After spending time in the garden, I like to take a step back to my culinary roots and think about interesting ways to use the amazing variety of fruit available at this time of year. Pies, tarts, and jams are classic uses for our local bounty; if you are unfamiliar with savory (non-dessert) uses for fruits, now is a good time to start expanding your repertoire!
Fresh fruit: Fruit can be frozen on trays and stored in freezer bags for myriad uses later on. I also like to puree them, strain out the skins and seeds, and freeze in ice cube trays. This takes more effort up front, but it’s easy to defrost a few fruit cubes and stir into my homemade nut milk for a tasty strawberry-walnut or raspberry-hazelnut beverage!
Dried fruit: After making nut milk I like to “puree” the leftover nut meal (after dehydrating in an oven) with dried fruits, which I roll up, chill, and slice into bite-sized snacks (obviously you can use fresh nuts, too).
Fresh fruit: light fruits such as apples and pears are commonly found as salad garnishes where leaf lettuce is the primary ingredient. Grapegruit or orange slices are also good as a primary ingredient in salads without lettuce. Crunchier fruits such as apples and bosc pears are good in slaws because their crisp texture holds up well to being shredded.
Pureed fruits such as raspberry or pear can serve as a base for salad dressings. Just add olive oil, vinegar or lemon juice, and anything else you like.
Dried fruit: The sweet-tart flavor and chewy texture of dried fruits offer a nice contrast to the crispy texture of salad greens or rich, full-bodied cheese plates. The intense colors of dried fruits also add aesthetic appeal.
Fruit for lunch and dinner
Fresh fruit: A friend of mine taught me about apples on peanut butter sandwiches, and I have seen many a recipe for pear-gorgonzola sandwiches. We put tomatoes between slices of bread, so why not other fruits?
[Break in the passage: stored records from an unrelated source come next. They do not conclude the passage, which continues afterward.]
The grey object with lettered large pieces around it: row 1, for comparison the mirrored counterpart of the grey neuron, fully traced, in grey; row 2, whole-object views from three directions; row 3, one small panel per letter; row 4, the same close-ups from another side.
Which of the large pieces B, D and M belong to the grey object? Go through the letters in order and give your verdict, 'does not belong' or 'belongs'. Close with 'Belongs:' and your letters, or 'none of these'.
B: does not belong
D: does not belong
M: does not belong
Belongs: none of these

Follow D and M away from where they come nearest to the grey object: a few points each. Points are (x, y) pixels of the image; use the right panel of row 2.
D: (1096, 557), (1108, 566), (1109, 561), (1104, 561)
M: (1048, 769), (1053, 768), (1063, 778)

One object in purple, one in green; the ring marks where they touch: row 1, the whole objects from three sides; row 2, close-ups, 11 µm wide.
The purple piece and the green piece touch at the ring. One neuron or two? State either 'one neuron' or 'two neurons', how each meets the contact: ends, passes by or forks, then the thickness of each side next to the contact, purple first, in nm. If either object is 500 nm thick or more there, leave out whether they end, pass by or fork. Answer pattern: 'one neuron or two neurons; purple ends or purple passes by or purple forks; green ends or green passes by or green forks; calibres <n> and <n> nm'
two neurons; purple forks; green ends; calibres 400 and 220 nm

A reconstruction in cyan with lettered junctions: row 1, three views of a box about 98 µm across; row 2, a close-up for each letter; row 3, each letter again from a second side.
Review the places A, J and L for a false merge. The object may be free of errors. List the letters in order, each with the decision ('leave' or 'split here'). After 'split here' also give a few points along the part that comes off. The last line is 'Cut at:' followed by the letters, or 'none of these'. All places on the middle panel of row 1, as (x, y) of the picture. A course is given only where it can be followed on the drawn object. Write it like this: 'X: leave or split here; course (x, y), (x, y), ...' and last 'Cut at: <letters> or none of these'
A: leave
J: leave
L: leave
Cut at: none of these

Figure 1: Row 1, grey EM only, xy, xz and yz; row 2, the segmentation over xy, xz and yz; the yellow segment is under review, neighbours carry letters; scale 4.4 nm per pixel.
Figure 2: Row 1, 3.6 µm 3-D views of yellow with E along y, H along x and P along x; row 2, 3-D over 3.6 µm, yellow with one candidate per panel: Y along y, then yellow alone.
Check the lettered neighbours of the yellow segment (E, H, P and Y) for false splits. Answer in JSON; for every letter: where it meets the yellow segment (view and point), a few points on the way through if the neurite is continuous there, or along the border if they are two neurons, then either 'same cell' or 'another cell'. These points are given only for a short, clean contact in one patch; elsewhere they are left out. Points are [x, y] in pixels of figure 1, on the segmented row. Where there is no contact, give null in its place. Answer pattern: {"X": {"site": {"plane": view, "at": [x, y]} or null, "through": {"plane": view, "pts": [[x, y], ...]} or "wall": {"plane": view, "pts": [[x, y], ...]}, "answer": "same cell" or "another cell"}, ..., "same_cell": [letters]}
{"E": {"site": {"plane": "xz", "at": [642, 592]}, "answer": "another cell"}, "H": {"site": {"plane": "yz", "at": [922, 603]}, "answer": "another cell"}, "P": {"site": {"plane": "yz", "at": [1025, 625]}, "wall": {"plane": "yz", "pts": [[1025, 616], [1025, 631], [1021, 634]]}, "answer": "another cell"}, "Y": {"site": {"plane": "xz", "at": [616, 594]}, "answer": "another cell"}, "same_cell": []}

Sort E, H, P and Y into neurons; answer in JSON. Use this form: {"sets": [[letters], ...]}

Dried fruit: Cooked dishes often call for dried fruit, whose concentrated flavors are more complimentary. A classic example is Moroccan tagines where dried apricots or figs are stewed with chicken or lamb. A classic Spanish dish calls for sauteed spinach, plumped raisins, and pine nuts. Pilaf, with it’s deep, nutty flavor, loves dried fruits, especially cherries and raisins.
Fresh fruit: You can make salsa out of any fresh fruit; peach salsa is one of the most delicious and versatile. I use mine for dipping chips or quesadillas, as a salad dressing, a topping for fish tacos, or served on crostini with cold-smoked salmon and avocado. Yum!
Pureed blackberries mixed with softened butter make a delicious addition to anything from grilled salmon to morning toast.
Dried fruit: To make dips or sauces from dried fruits, reconstitute them in hot water (or cook in a flavorful liquid) and puree. Plum sauce for spring rolls, for example, calls for prunes soaked in hot water, strained, and pureed with chili sauce, rice vinegar, and fish sauce.
Here is a simple recipe for salsa via Alice Water’s The Art of Simple Food:
Yields 1.5 cups
2 ripe peaches
½ small onion, diced fine
1 serrano or jalapeno chili, seeds and veins removed, diced fine
juice of one lime
1-2 Tbl minced cilantro
1 small avocado, cut into medium dice (optional)
1. Dip the peaches in boiling water for 10-15 seconds. Slip off the skins, cut the flesh away from the pits, and cut into medium dice.
2. Combine all ingredients, stir to combine. Adjust seasoning, adding lime juice and salt as desired.